Sunday, 30 November 2025

The Dark Ages of conscience: Rethinking Europe’s rise without the myth of virtue

History is often narrated as if it were a sermon. We like to believe that moral clarity triumphs, that civilizations rise when virtues blossom and fall when vices become intolerable. 

Yet the story of slavery’s disappearance from Europe after the collapse of Rome tells a different tale—one where economics smothers morality, and where the so-called “progress of conscience” is little more than a rearrangement of incentives.

Slavery, that ancient and brutal institution, faded from Europe not at the height of its intellectual brilliance but precisely during what later historians would label the Dark Ages. The disappearance of slavery was not accompanied by a burst of light, but by a dimming of power. “History rarely abolishes an institution out of compassion,” as one philosopher observed, “but often out of exhaustion.” Rome’s machinery had collapsed; the system that fed on slaves was too weak to sustain itself.

And yet, modern European memory prefers a gentler explanation: Christianity. It is comforting to believe that spiritual awakenings liberate bodies. But the record tells us something more ambivalent. Medieval theologians debated the soul’s salvation far more than the slave’s emancipation. Later centuries would reveal the irony with painful clarity: Christian conquistadors and Protestant merchants built slavery on a planetary scale. The cross and the whip often sailed on the same ship.

The more plausible engine of change was feudalism. Europe did not morally transcend slavery—it replaced it. The feudal lord had no use for chattel slaves when serfs could be bound to the soil through custom, obligation, and necessity. The manor replaced the plantation; the chain became invisible. Feudalism did not awaken Europe’s conscience; it merely taught Europe another technique of domination. As a result, the continent survived, but did not flourish. It lived, as it were, in a long twilight.

This is the uncomfortable hypothesis: Europe’s great ages of power correlate disturbingly well with its access to coerced labour. When Europe abandons slavery, Europe withers; when Europe embraces it, Europe ascends.

The fifteenth century proved the point. Europe’s re-emergence into global power was not powered by piety, nor by a spontaneous improvement in diligence, but by the mass enslavement of Africans. Between 12 and 18 million people were transported across the Atlantic—an atrocity industrial in scale, theological in justification, and civilizational in effect.

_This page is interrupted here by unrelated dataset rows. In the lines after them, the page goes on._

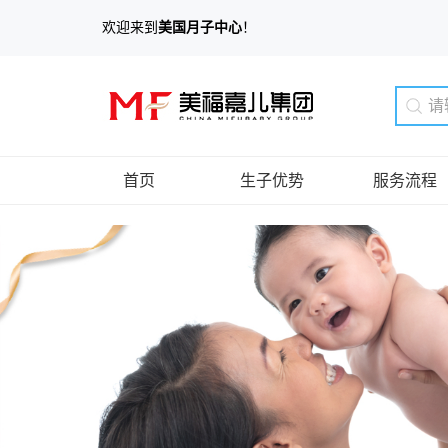
欢迎来到
美国月子中心
！
首页
生子优势
服务流程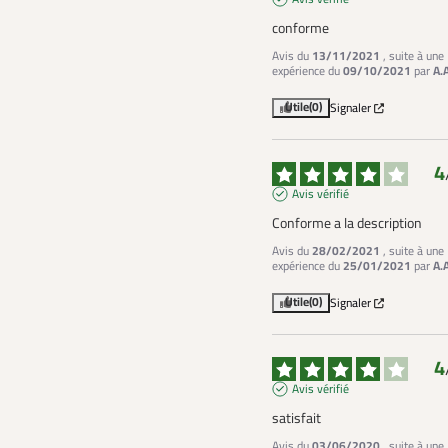
conforme
Avis du
13/11/2021
, suite à une
expérience du
09/10/2021
par
A.
Utile
(0)
Signaler
4
Avis vérifié
Conforme a la description
Avis du
28/02/2021
, suite à une
expérience du
25/01/2021
par
A.
Utile
(0)
Signaler
4
Avis vérifié
satisfait
Avis du
03/06/2020
, suite à une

The plantations of the New World—built on the backs of Africans—did not merely produce crops; they produced Europe’s re-entry into world history. Before Africans arrived, European settlers in the Americas were, quite literally, dying out. Their life expectancy hovered near twenty-five years; starvation and disease threatened the colonial project. In a tragic twist of history, Africans saved the European presence in the Americas; without African labour, the “West” might never have become Western.

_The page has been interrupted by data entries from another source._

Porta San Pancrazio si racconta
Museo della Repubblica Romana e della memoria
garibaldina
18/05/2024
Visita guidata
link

And yet Europe congratulated itself with another myth: the “Western work ethic.” Max Weber, that eloquent theorist of capitalism, attributed Europe’s ascent to the Protestant ethic—discipline, frugality, and industriousness. But the plantations tell a different story: If the Europeans possessed such a superior work ethic, why did their prosperity require millions of enslaved labourers? A civilization that relies on coerced bodies should hesitate before praising its own industrious spirit.

The paradox deepens in the twentieth century. As Europe and the United States industrialised into great powers, they steadily shifted their agriculture to Latin America and Africa, and their manufacturing to East Asia. The global economy rearranged itself along a new axis: the so-called engines of Western productivity were powered by the labour of non-Western hands. If Weber had travelled through Asia, he might have rewritten his thesis altogether—perhaps not “The Protestant Ethic and the Spirit of Capitalism,” but “The Discipline of Asia and the Exhaustion of Europe.”

History, when stripped of its comforting narratives, forces us to confront a sobering truth: Civilizations do not rise because they work harder or pray better. They rise because they discover, justify, or outsource labour.

Europe tells this story with a peculiar combination of moral pride and historical amnesia. But beneath the surface lies an older, harsher logic: whenever Europe loses control over cheap labour—whether in antiquity or in modern times—it enters a winter of decline. And whenever it regains such control, it reclaims a summer of strength.

Whether this is a cycle or a curse depends on what humanity chooses to remember—and what it chooses to forget.